Undefined behavior remains an elusive subject. On the one hand, it potentially exposes your program to dangerous situations and exploitations. On the other hand, it enables the speed and portability that the C programming language is well known for.
Let’s look at the most mundane example: integer overflow. Integer overflow happens if you add two numbers and the result is too large to fit into the number of bits the processor has reserved for it. A program with undefined behavior does not have to give a warning. Neither does it have to crash. In reality it could do anything. Yet the average program performs an incredible amount of integer arithmetic, so the potential for undefined behavior is truly staggering.
In the Java programming language, which attempts to ensure that any valid program construct is well-defined, integer overflow is defined to behave as wrap-around (modular) arithmetic – just forget about the excess bits. That is a bad trade-off, because it chooses speed over the dignified, but incredibly slow, throwing of an exception. The designers of Java must have reasoned that the cost of checking for overflow at every integer computation is too high.
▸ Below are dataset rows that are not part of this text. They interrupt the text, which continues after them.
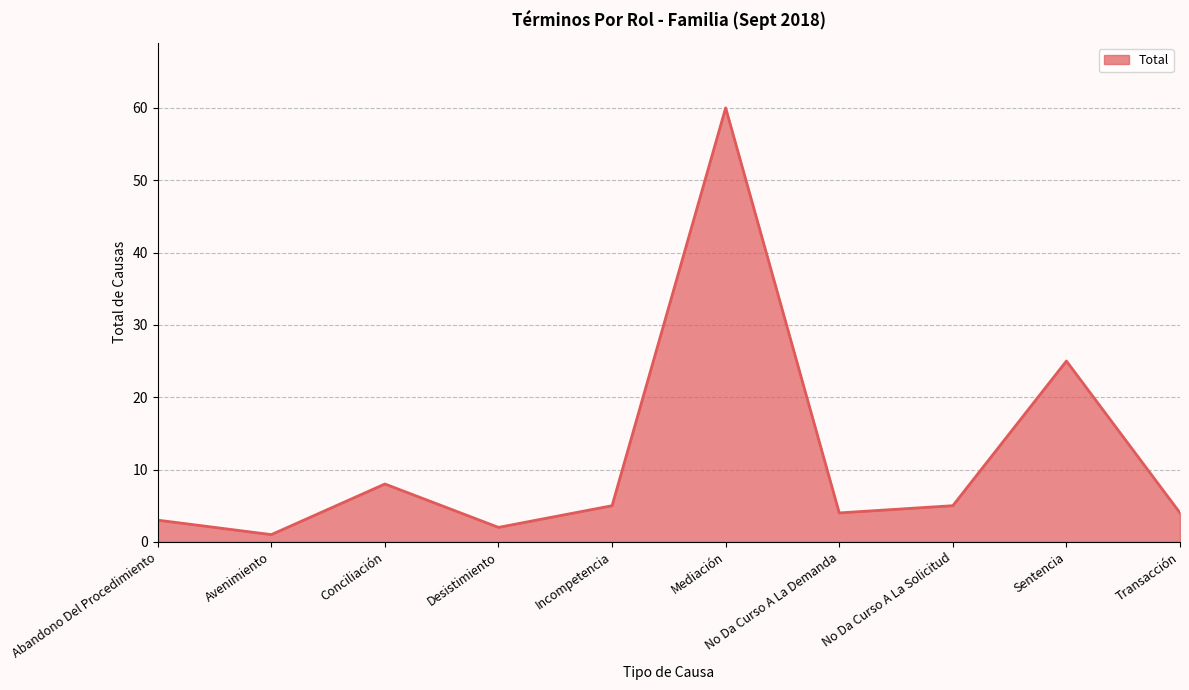

What is the difference between the values at Incompetencia and Conciliación?

3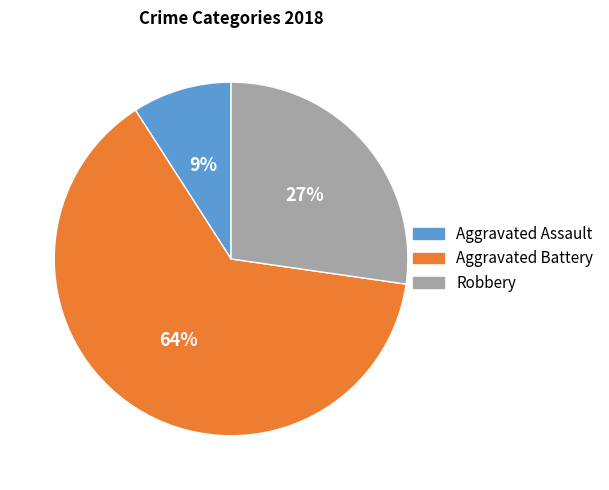

Does Robbery represent more than half of the total?

No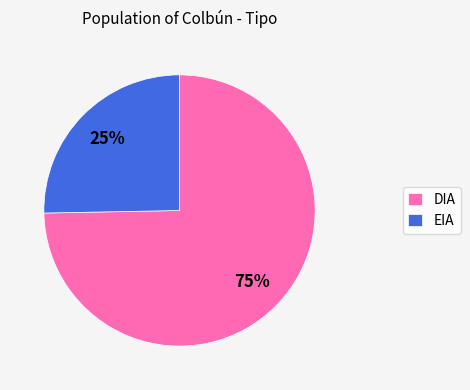

Is it true that EIA is 18% of the pie?

False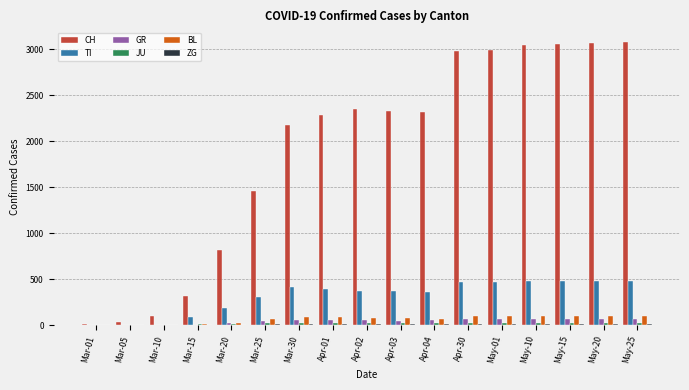

What is the difference between the GR values at May-01 and Apr-30?

1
In addition, wrap-around arithmetic appears to be free, because for today’s processors it is the default behavior.
Although wrap-around arithmetic appears to be free, in reality it is not free at all. When performing compiler optimizations, for example, it is much more preferable to reason with normal arithmetic than with wrap-around arithmetic. With normal arithmetic, the value of i+1 is always greater than the value of i. With wrap-around arithmetic this is not always true. As a result, certain perfectly valid optimizations are not possible, resulting in the program running slower than needed. In addition, wrap-around arithmetic makes static analysis of, and formal reasoning about, the properties of a program much more difficult. In fact, it stands in the way of showing program correctness.
The more recent Zig and Rust programming languages have made a better choice than Java. In these languages, integer overflow is undefined, just as it is in C. The reason is that it does not matter whether the result is a wrap-around value or undefined. If you failed to anticipate an integer overflow, the program is equally wrong in both cases. If you do intend to use wrap-around arithmetic, you can easily write that down explicitly without relying on a general arithmetic behavior imposed by the programming language.
So perhaps some choices in C are not so bad after all. The wonderful thing about C is that its quirky behaviors are well known and there are multiple guidelines and an incredible ecosystem of tools that help you avoid them. In SuperTest we have specific test suites to validate a compiler’s correct implementation of C’s arithmetic, no matter what the underlying data model is.